減量を始める前に確認すべきこと
まず大前提として、極端な減量はアマチュアでは推奨されません。試合当日に脱水・低血糖でパフォーマンスが落ちるリスクが大きく、特に成長期の選手では発育への影響も無視できません。減量幅は通常体重の3〜5%以内、月単位の余裕がある計画が基本です。
出場予定階級が決まったら、現在の体重・体脂肪率・1日の摂取カロリーを把握します。日々の体重は朝起きてトイレを済ませた直後に測ると安定します。1週間の平均値で増減を見ると、水分変動に振り回されません。
減量期(4〜2週間前)の食事の基本
減量期は「カロリーを少し減らし、たんぱく質を増やす」のが基本です。
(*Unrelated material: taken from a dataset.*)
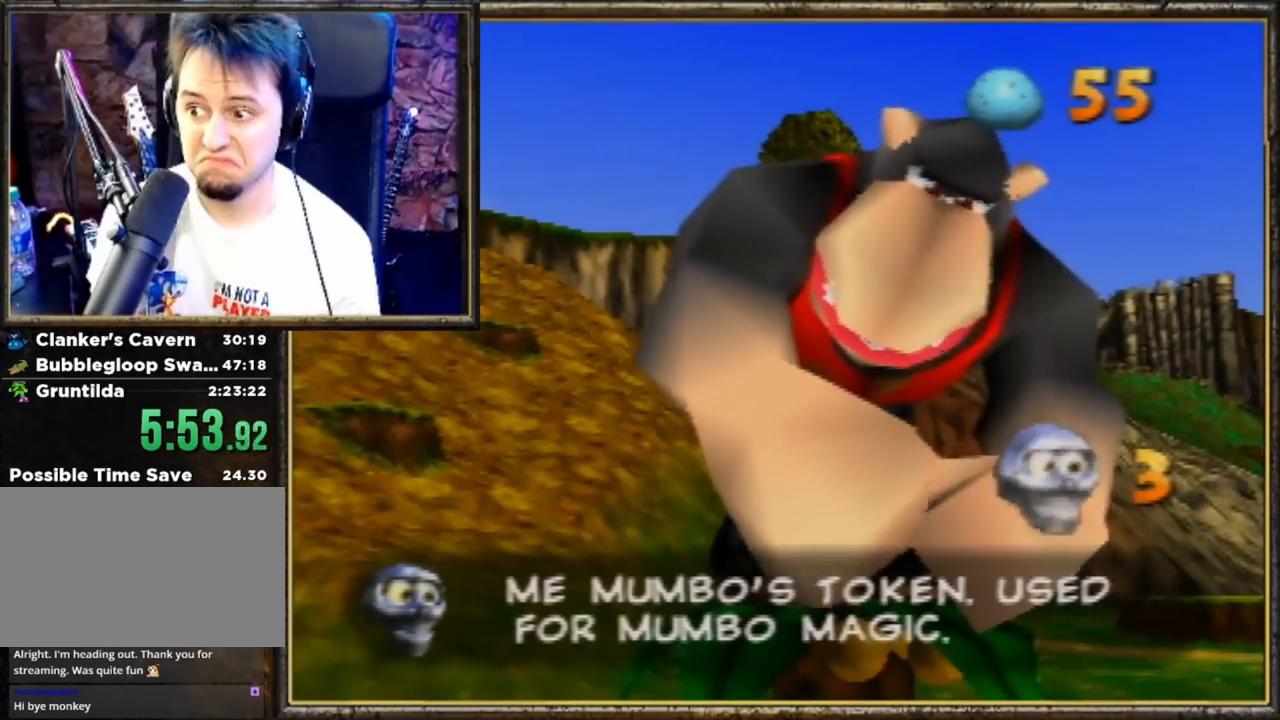
{"buttons": [], "left_stick": "center", "events": []}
極端な糖質制限・断食はおすすめできません。たんぱく質は体重1kgあたり1.5〜2g程度を目安に、肉・魚・卵・大豆製品から摂ります。糖質は完全に抜くのではなく、白米→玄米、菓子パン→おにぎり等、質を入れ替えるイメージです。
脂質はオリーブオイル・青魚・ナッツなど良質なものを残し、揚げ物・加工肉・洋菓子は頻度を減らします。野菜・きのこ・海藻でビタミン・ミネラル・食物繊維を補うと、空腹感のコントロールがしやすくなります。
計量直前の水分・塩分コントロール
計量前日〜当日に1〜2kg程度を水分で調整する選手もいますが、サウナや断水で大量に水を抜く方法は脱水のリスクが大きく、健康面・パフォーマンス面で推奨されません。試合まで時間が短いアマチュア大会では特に危険です。
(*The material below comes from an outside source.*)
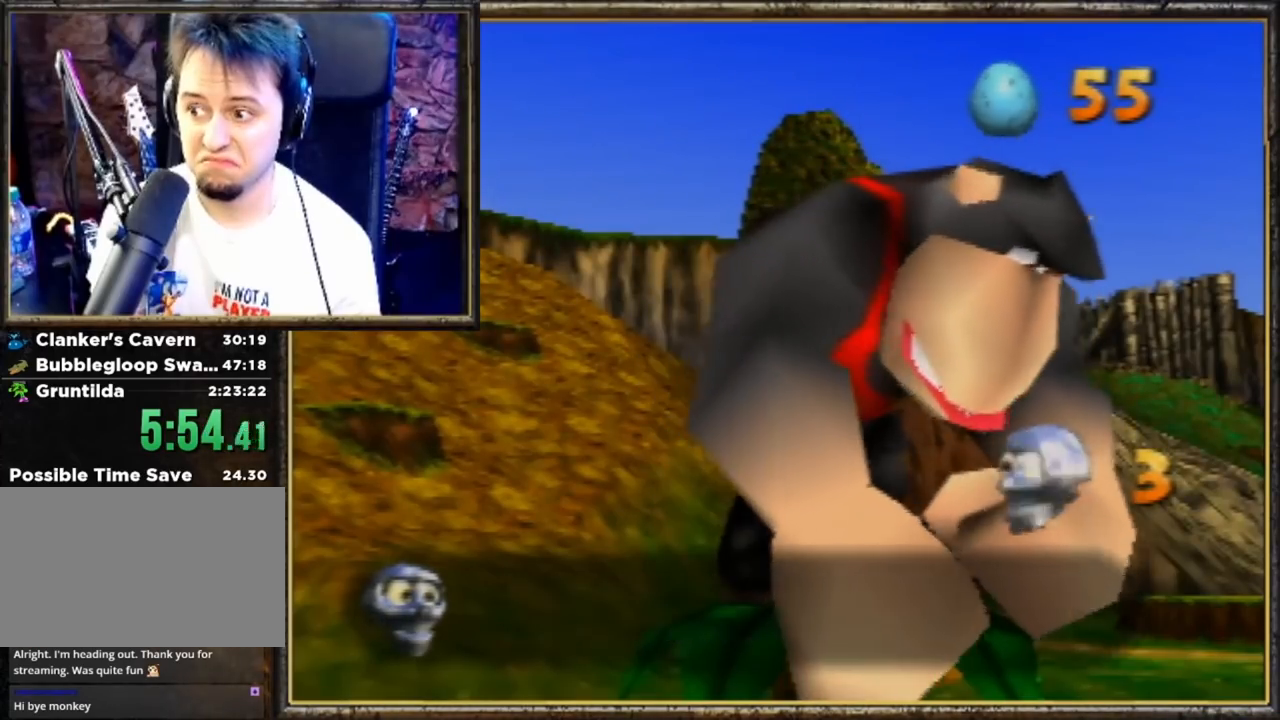
{"buttons": [], "left_stick": "center", "events": []}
より安全なのは、計量3日前から塩分を控えめにし、ナトリウム由来の水分貯留を緩やかに抜く方法です。水分そのものは普段通りに摂り、塩分・加工食品の量を控えるだけで、自然に0.5〜1kg程度落ちることがあります。それでも届かない場合は階級設定が無理筋なので、次回の階級から見直しましょう。
計量後のリカバリー栄養
計量後から試合まで時間がある場合(前日計量など)は、消化の良い炭水化物と適量のたんぱく質、十分な水分でゆっくり身体を戻します。おかゆ・うどん・バナナ・スポーツドリンク・卵などが定番です。一度に大量摂取せず、複数回に分けて摂ると胃腸への負担が減ります。
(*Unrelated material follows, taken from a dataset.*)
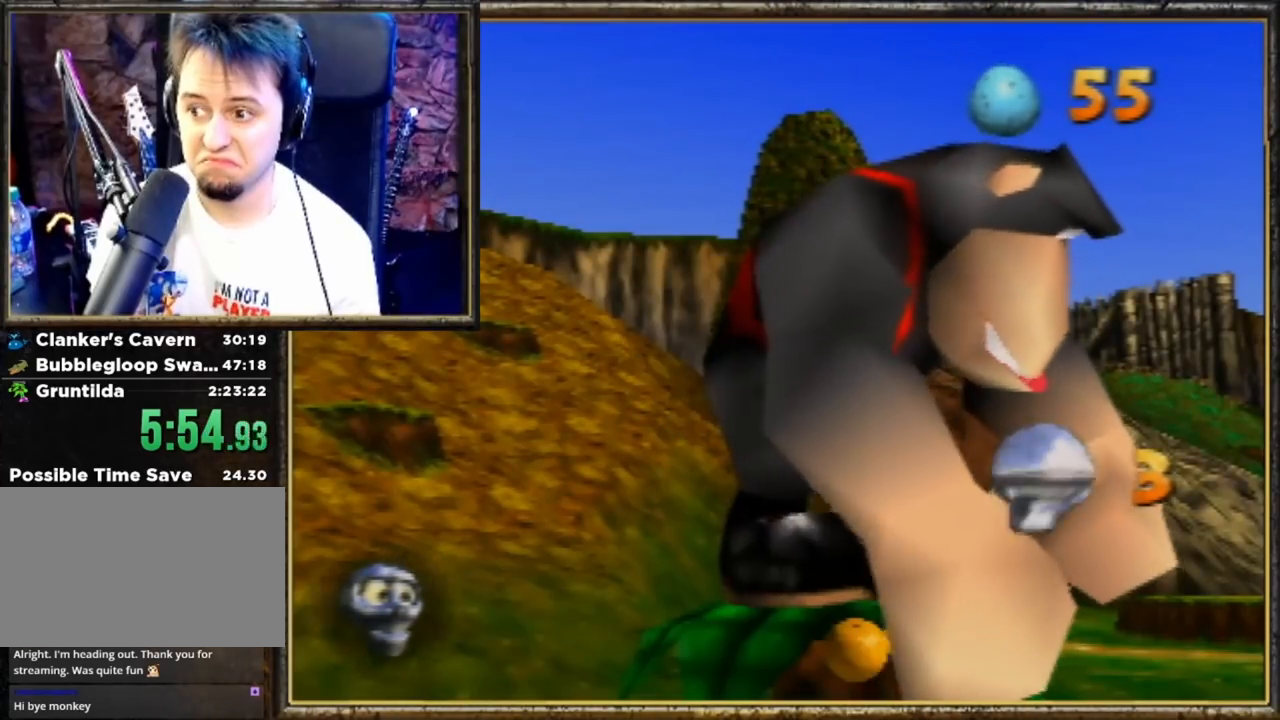
{"buttons": [], "left_stick": "center", "events": []}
当日計量で試合まで時間が短い場合は、糖質メインの少量補給+電解質を含む水分(経口補水液など)で、エネルギーと血糖だけを最低限上げます。脂質の多い食事や食物繊維の多い食事は消化に時間がかかるため、試合前は避けるのが無難です。
試合終了後の食事
試合後は緊張から解放され、食欲が爆発しがちです。直後にいきなりラーメン・揚げ物・大量のアルコールを入れると、内臓に大きな負担がかかります。まずはたんぱく質と糖質中心の食事(定食・おにぎりとスープなど)で胃を慣らし、好きなものは数時間後に楽しむと身体への負担が減ります。
減量で体重を落としていた選手は、試合後数日で2〜3kg戻るのが普通です。これは脱水状態が解消されただけで、本当の脂肪が増えたわけではありません。元の体重に戻ったところから、次の試合に向けた身体作りを再開しましょう。